I've reported recently (see posts here and here) about the Boston Consulting Group's prediction of a pending manufacturing renaissance in America because the labor arbitrage gains from manufacturing products in China are starting to shrink and will eventually disappear. Cost advantages for manufacturing are starting to shift back to America because of rising wages in China, along with rising prices there in general and an appreciating currency.
A story in today's Washington Post is predicting the same erosion of labor arbitrage for outsourcing service-sector jobs to India:
"India’s outsourcing giants — faced with rising wages at home — have looked for growth opportunities in the United States. But with Washington crimping visas for visiting Indian workers, some companies such as Aegis are slowly hiring workers in North America, where their largest corporate customers are based. In this evolution, outsourcing has come home.
Tata Consultancy Services, for example, is ramping up its North American presence in major deals with Citibank, Dow Chemical and Hilton Worldwide. It plans to hire more than 1,000 Americans in 2011 and to base 10,000 of its 185,000 global employees in the country."

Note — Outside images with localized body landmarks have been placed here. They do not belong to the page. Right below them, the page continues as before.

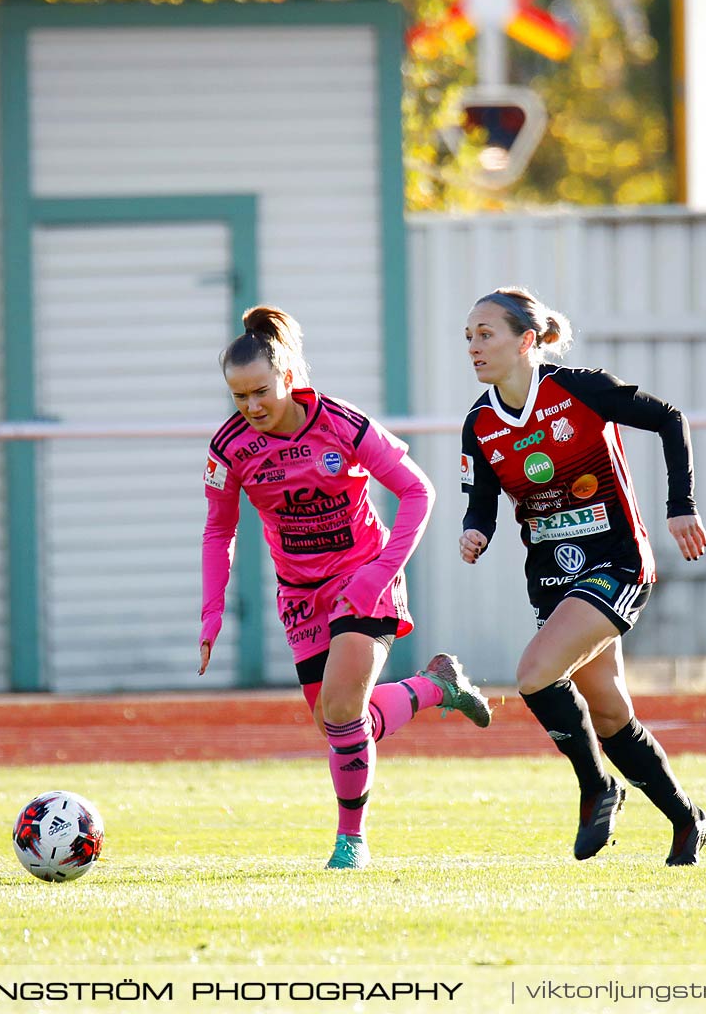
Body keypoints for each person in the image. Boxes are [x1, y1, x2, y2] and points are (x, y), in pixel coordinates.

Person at [200, 305, 493, 869]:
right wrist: (212, 613)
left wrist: (378, 574)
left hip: (364, 579)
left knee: (340, 712)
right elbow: (219, 529)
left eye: (262, 391)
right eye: (240, 397)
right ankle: (436, 686)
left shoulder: (341, 423)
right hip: (299, 595)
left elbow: (419, 493)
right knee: (338, 723)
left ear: (288, 377)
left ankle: (350, 843)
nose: (253, 407)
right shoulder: (230, 448)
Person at [458, 286, 706, 866]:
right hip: (553, 578)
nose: (473, 347)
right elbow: (481, 499)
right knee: (608, 712)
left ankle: (597, 786)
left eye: (485, 334)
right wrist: (475, 531)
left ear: (527, 340)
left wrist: (682, 505)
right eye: (468, 337)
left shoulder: (579, 388)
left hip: (617, 563)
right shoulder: (478, 423)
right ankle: (687, 818)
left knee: (532, 674)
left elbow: (670, 419)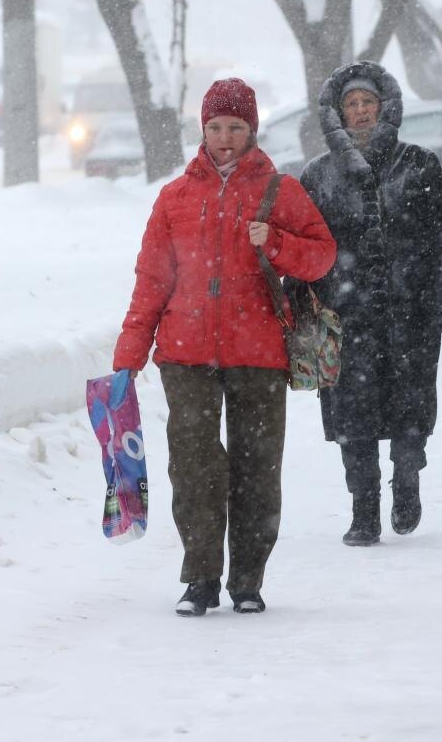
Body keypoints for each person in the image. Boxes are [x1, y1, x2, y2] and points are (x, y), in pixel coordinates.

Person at [112, 78, 336, 616]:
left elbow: (322, 256)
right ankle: (201, 579)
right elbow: (150, 283)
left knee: (257, 468)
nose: (225, 138)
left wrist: (275, 242)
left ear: (252, 130)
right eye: (215, 127)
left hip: (257, 354)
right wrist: (128, 359)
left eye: (236, 127)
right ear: (202, 130)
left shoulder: (280, 191)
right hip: (185, 354)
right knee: (194, 466)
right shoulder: (175, 198)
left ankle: (248, 580)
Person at [295, 60, 442, 547]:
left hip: (409, 314)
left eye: (368, 103)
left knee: (410, 409)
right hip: (346, 319)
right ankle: (363, 511)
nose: (360, 112)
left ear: (385, 107)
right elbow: (306, 249)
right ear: (337, 113)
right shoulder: (319, 175)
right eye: (351, 104)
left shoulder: (419, 165)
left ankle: (408, 480)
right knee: (353, 419)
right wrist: (300, 309)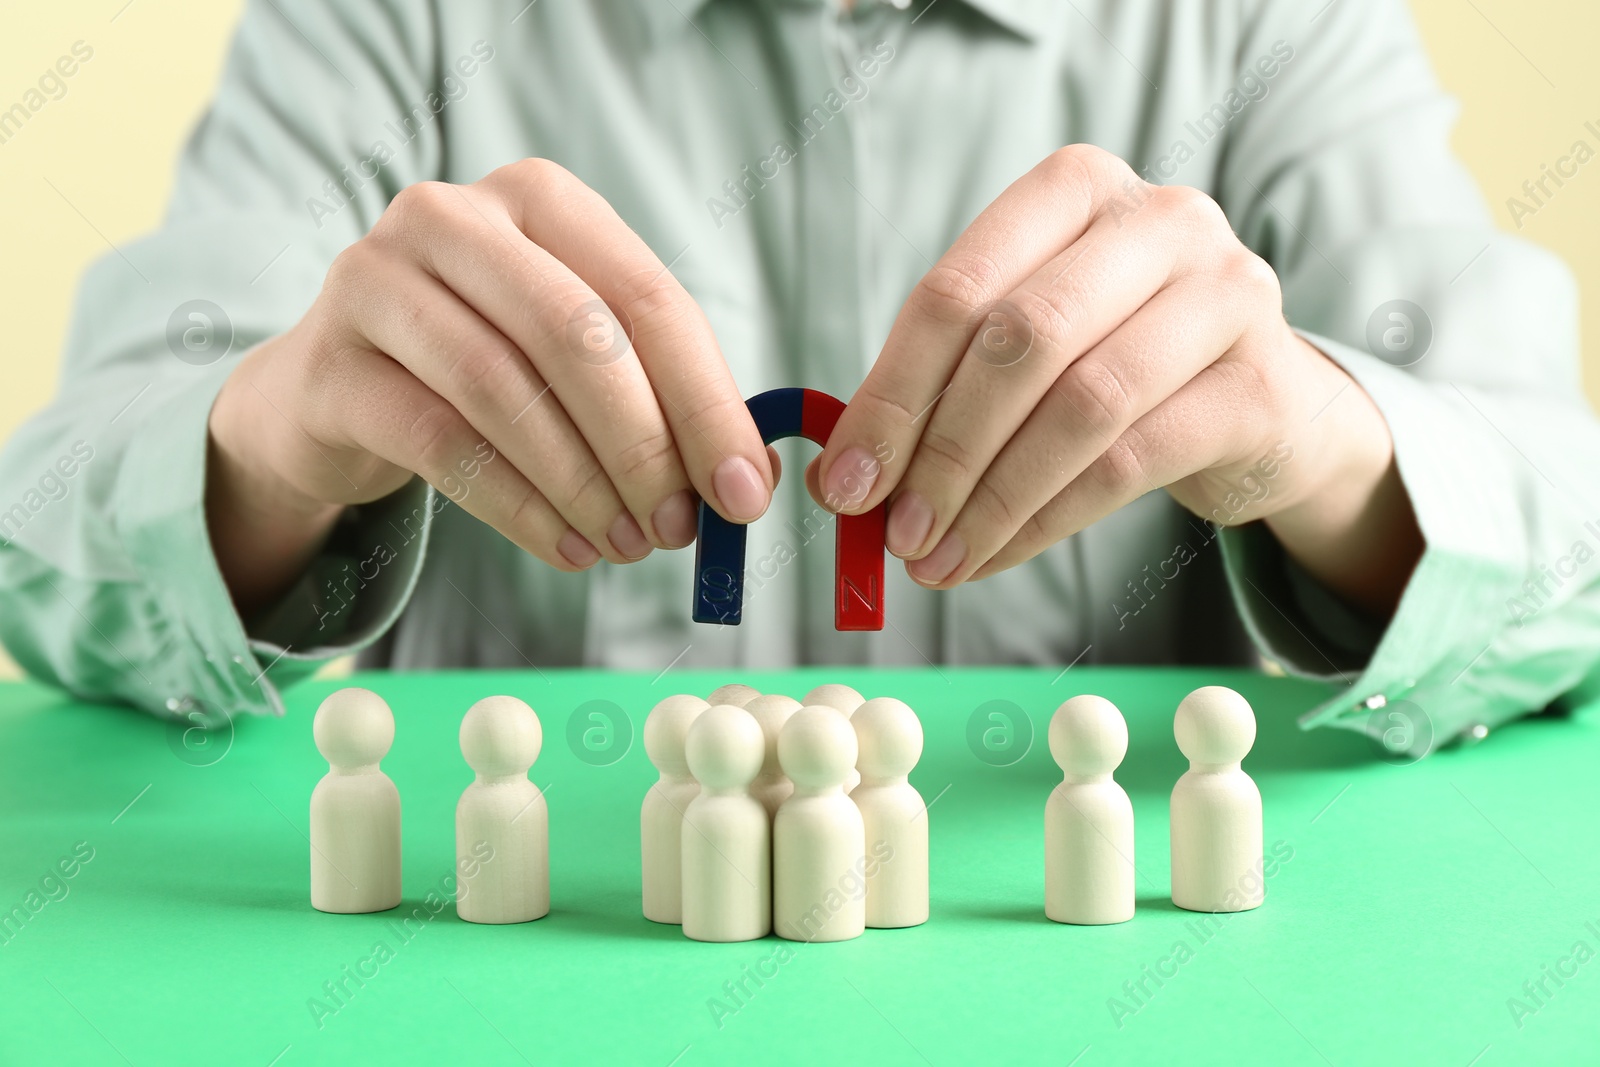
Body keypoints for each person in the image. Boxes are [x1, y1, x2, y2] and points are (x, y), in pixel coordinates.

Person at [1, 0, 1595, 757]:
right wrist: (273, 454)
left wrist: (1325, 454)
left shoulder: (1265, 24)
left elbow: (1566, 552)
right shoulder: (389, 21)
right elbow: (44, 532)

MP: Wages are increasing 11% per year in China and by 10% in India, which means that labor costs there are doubling every 7 or 8 years if those wage increases continue. Wages in the U.S. are rising by only 1.9% annually and at that rate it would take 37 years before wages would double here. At some point, the labor arbitrage advantages for China and India have to disappear. BCG predicts that “Sometime around 2015, manufacturers will be indifferent between locating in America or China for production for consumption in America."